Rulemaking Requirements

    Administrative Procedure Act: This final rule revises the effective 
date of the July 31, 2019 final rule implementing procedures requiring 
the electronic filing of trademark applications and all submissions 
associated with trademark applications and registrations, and the 
subsequent correction rule published on December 13, 2019, and it is a 
rule of agency practice and procedure, and/or interpretive rules 
pursuant to 5 U.S.C. 553(b)(A). See JEM Broad. Co. v. F.C.C., 22 F.3d 
32. (D.C. Cir. 1994) (``[T]he `critical feature' of the procedural 
exception [in 5 U.S.C. 553(b)(A)] `is that it covers agency actions 
that do not themselves alter the rights or interests of parties, 
although [they] may alter the manner in which the parties present 
themselves or their viewpoints to the agency.''' (quoting Batterton v. 
Marshall, 648 F.2d 694, 707 (D.C. Cir. 1980))); see also Bachow 
Commc'ns Inc. v. F.C.C., 237 F.3d 683, 690 (D.C. Cir. 2001) (rules 
governing an application process are procedural under the 
Administrative Procedure Act); Inova Alexandria Hosp. v. Shalala, 244 
F.3d 342, 350 (4th Cir. 2001) (rules for handling appeals were 
procedural where they did not change the substantive standard for 
reviewing claims). Accordingly, prior notice and opportunity for public 
comment are not required pursuant to 5 U.S.C. 553(b) or (c) (or any 
other law). See Cooper Techs. Co. v. Dudas, 536 F.3d 1330, 1336-37 
(Fed. Cir. 2008) (stating that 5 U.S.C. 553, and thus 35 U.S.C. 
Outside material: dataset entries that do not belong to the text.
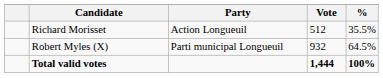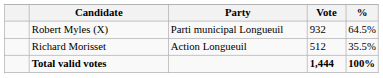rows swapped: Robert Myles (X) <-> Richard Morisset
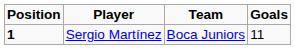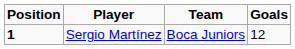Sergio Martínez | Goals: 11 -> 12
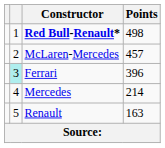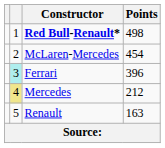McLaren-Mercedes | Points: 457 -> 454
Mercedes | column 2: no background -> khaki background
Mercedes | Points: 214 -> 212
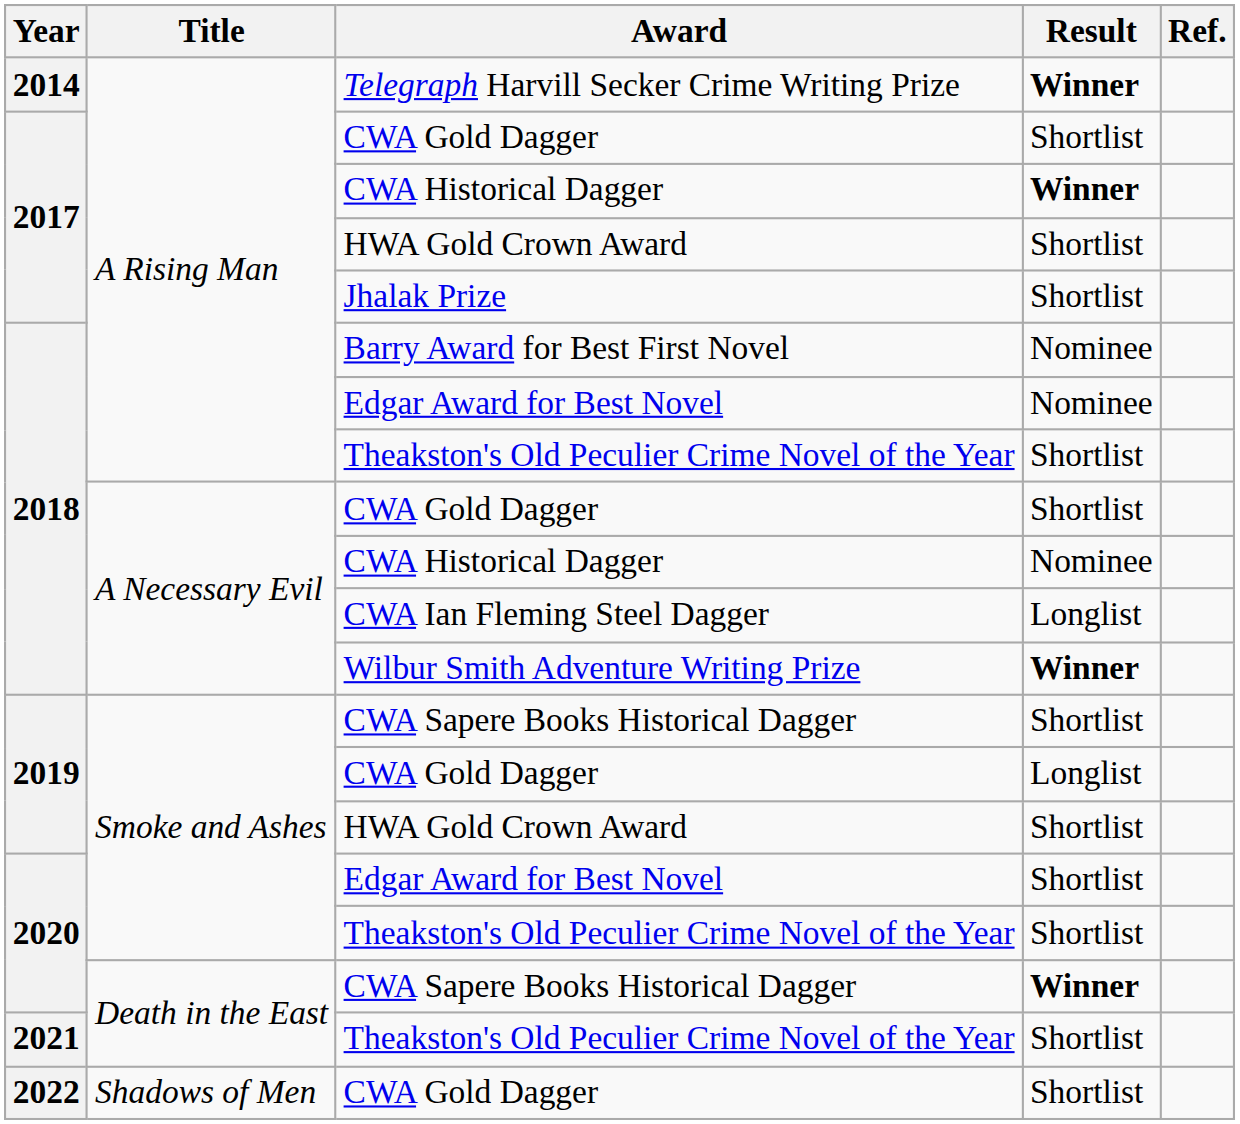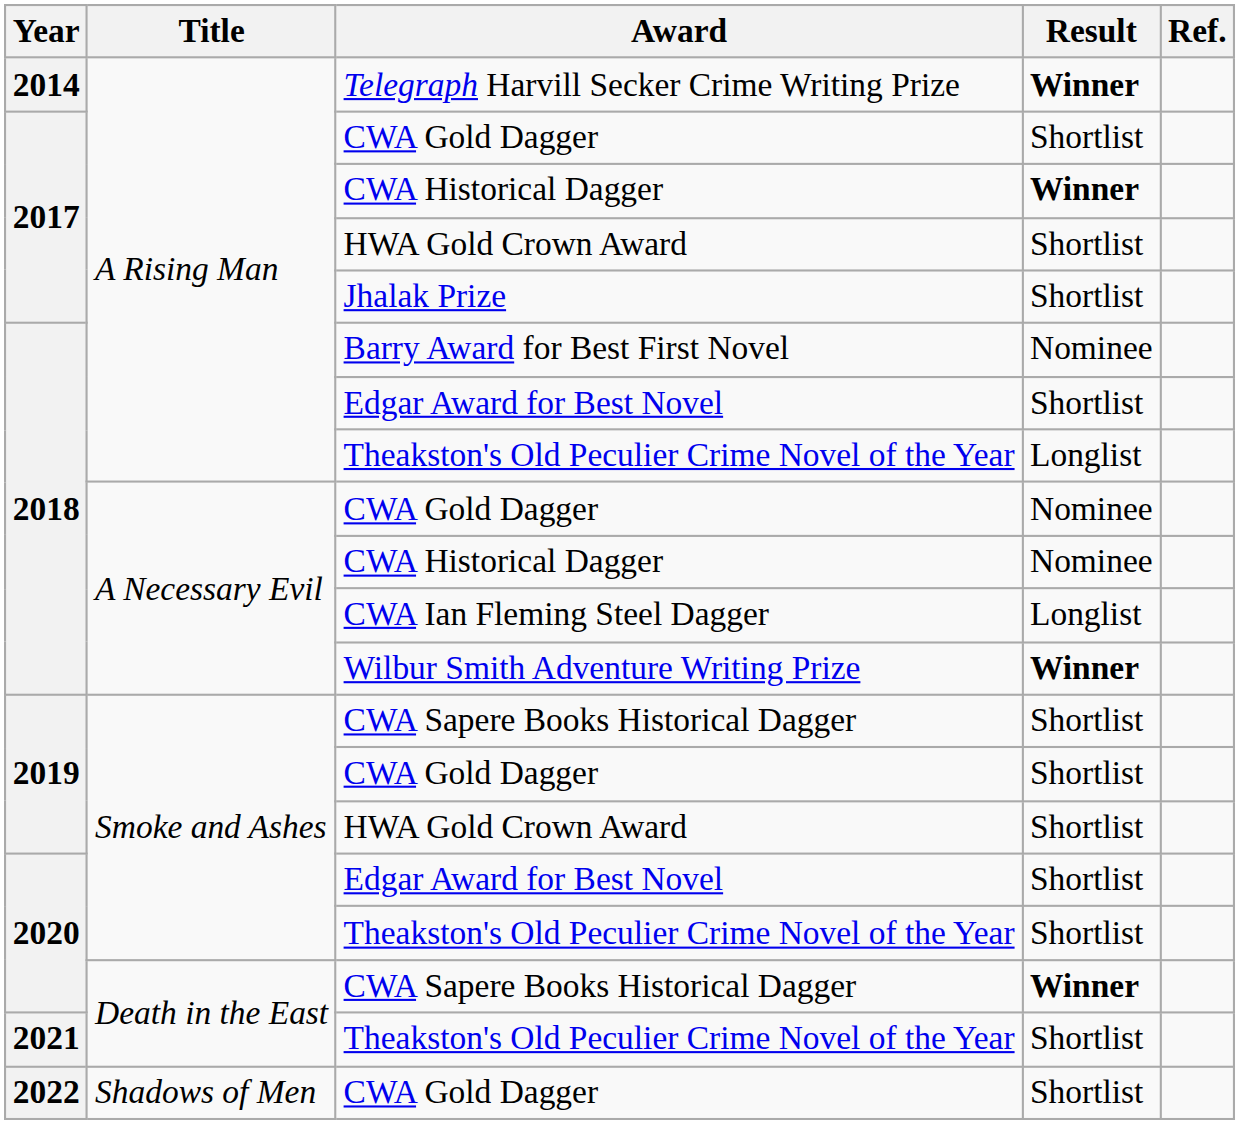2018 / Edgar Award for Best Novel | Result: Nominee -> Shortlist
2018 / Theakston's Old Peculier Crime Novel of the Year | Result: Shortlist -> Longlist
2018 / CWA Gold Dagger | Result: Shortlist -> Nominee
2019 / CWA Gold Dagger | Result: Longlist -> Shortlist
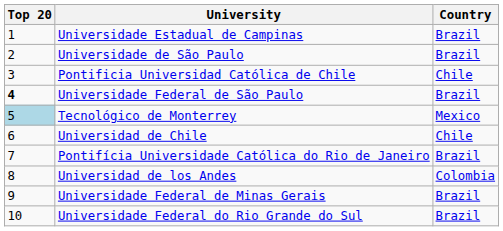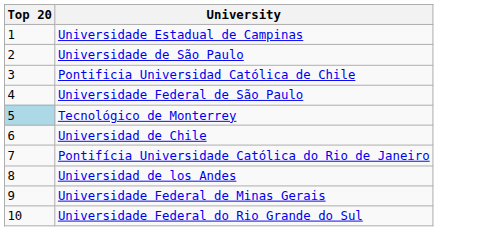- column: Country | Brazil | Brazil | Chile | Brazil | Mexico | Chile | Brazil | Colombia | Brazil | Brazil
Universidade Federal de São Paulo | Top 20: bold -> normal
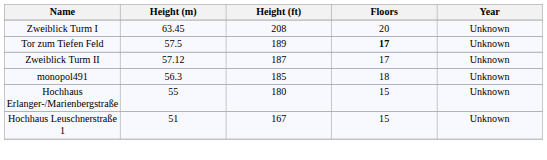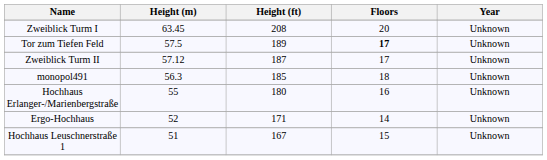Hochhaus Erlanger-/Marienbergstraße | Floors: 15 -> 16
+ row: Ergo-Hochhaus | 52 | 171 | 14 | Unknown
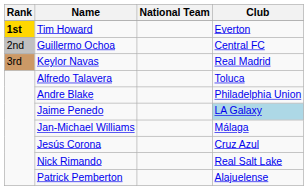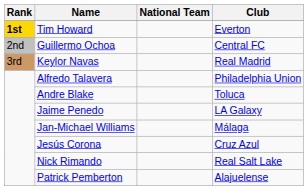Alfredo Talavera | Club: Toluca -> Philadelphia Union
Andre Blake | Club: Philadelphia Union -> Toluca
Jaime Penedo | Club: lightblue background -> no background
2(b)(2)(B), does not require notice and comment rulemaking for 
``interpretative rules, general statements of policy, or rules of 
agency organization, procedure, or practice'' (quoting 5 U.S.C. 
553(b)(A)).
    Moreover, the Director of the USPTO, pursuant to authority at 5 
U.S.C. 553(b)(B), finds good cause to adopt the change in this final 
rule without prior notice and an opportunity for public comment, as 
such procedures would be impracticable and contrary to the public 
interest. Immediate implementation of the delay in effective date is in 
the public interest, because it is responsive to recent feedback 
received from external stakeholders regarding their need to more fully 
comprehend the nature of, and prepare to comply with, the new 
requirements before they are effective. It will also allow the USPTO 
additional time to ensure that internal implementation of the 
requirements associated with the July 31, 2019 final rule and the 
December 13, 2019 correction is in place. Delay of the July 31, 2019 
final rule and the December 13, 2019 correction to provide prior notice 
and comment procedures is impracticable, because it would allow the 
July 31, 2019 final rule and December 13, 2019 correction to go into 
effect before external stakeholders are ready to comply with, and the 
agency is ready to implement, the new requirements. Therefore, the 
Director finds there is good cause to waive notice and comment 
procedures for this rule.
    Finally, the change in this final rule may be made effective 
earlier than the required 30-day delay in effectiveness because this is 
not a substantive rule under 35 U.S.C. 553(d). Moreover, pursuant to 5 
U.S.C. 553(d)(3), the Director finds good cause to waive the 30-day 
delay in effectiveness for this final rule because such a delay would 
allow the July 31, 2019 final rule and December 13, 2019 correction to 
go into effect before external stakeholders are ready to comply with, 
and the agency is ready to implement, the new requirements.

    Dated: December 16, 2019.
Andrei Iancu,
Under Secretary of Commerce for Intellectual Property and Director of 
the United States Patent and Trademark Office.